This plea in favor of more support for Mexican cinema was seconded by actress Diana Bracho, who won the Ariel de Oro for more than 50 years of experience. The multi-award winning actress was blunt: “The lack of resources hurts. Without culture there is no country. Daughter of the producer and actor Julio Bracho, Diana Bracho, shared with the audience her origins in front of the camera until the present moment of her career: “It is proven that the cinema continues more alive, than ever”, settled the 77-year-old actress. The second Ariel de Oro went to sound engineer David Baksht.

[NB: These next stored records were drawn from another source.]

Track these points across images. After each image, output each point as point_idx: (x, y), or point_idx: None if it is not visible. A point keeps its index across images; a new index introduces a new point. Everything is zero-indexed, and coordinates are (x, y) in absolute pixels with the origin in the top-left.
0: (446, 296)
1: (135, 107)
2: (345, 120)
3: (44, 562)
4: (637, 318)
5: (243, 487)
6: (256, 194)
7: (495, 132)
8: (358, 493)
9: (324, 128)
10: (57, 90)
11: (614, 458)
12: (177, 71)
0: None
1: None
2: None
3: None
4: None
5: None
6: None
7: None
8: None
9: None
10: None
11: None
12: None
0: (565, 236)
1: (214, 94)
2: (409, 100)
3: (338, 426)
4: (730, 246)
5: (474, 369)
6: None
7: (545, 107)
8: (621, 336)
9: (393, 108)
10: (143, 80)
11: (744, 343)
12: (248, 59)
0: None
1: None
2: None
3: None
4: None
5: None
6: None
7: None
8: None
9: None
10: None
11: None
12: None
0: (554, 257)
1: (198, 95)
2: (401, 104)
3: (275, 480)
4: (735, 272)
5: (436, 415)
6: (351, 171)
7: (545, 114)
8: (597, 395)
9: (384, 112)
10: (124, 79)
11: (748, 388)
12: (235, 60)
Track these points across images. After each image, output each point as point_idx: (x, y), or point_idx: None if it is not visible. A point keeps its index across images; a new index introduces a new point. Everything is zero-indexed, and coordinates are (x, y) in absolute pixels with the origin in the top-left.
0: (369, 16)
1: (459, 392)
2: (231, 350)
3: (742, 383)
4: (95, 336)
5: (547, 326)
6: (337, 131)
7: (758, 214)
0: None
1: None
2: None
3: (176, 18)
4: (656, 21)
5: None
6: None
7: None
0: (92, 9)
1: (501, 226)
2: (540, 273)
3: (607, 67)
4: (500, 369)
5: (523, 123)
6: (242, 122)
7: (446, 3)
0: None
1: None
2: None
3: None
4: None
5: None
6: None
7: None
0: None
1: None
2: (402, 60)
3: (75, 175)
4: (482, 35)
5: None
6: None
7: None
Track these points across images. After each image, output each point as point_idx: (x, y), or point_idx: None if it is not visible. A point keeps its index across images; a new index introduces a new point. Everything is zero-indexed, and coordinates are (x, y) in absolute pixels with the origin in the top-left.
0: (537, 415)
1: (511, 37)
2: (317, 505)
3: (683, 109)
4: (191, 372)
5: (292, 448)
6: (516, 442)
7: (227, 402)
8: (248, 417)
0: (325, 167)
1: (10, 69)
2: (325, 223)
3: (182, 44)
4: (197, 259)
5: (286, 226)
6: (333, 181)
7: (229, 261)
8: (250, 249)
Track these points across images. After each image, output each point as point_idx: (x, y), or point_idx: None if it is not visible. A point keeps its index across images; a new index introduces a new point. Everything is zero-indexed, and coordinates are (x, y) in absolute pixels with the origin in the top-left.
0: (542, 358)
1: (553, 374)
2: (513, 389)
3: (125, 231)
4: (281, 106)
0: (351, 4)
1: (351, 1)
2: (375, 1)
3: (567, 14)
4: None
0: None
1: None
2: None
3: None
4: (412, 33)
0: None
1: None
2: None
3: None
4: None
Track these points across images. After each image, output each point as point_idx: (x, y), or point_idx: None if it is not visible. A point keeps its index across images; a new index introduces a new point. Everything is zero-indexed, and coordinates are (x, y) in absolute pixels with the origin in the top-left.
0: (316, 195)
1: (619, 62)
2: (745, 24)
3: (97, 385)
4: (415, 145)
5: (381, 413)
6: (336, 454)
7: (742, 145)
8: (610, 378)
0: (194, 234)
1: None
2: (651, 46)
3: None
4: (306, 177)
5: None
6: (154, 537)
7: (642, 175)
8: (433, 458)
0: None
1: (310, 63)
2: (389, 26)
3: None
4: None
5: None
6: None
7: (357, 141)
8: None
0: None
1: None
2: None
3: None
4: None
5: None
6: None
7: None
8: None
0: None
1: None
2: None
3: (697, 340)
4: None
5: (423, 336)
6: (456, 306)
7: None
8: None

To the rhythm of guitars and violins that played A weird world, performed by the singer Raul Sandoval, remembered the producers, directors and actors and actresses who died in the last year. One by one, images of film and television figures such as Anabel Gutierrez, Rosita Arenas, Meche Carreno, Vicente Fernandez, Raquel Pankowsky, Manuel Ojeda, Cristobal Jodorowsky, Susana Dosamantes, Octavio Ocana, among others, appeared on the screens. However, one of the biggest ovations went to Mexican director Jorge Fons, who died on September 22.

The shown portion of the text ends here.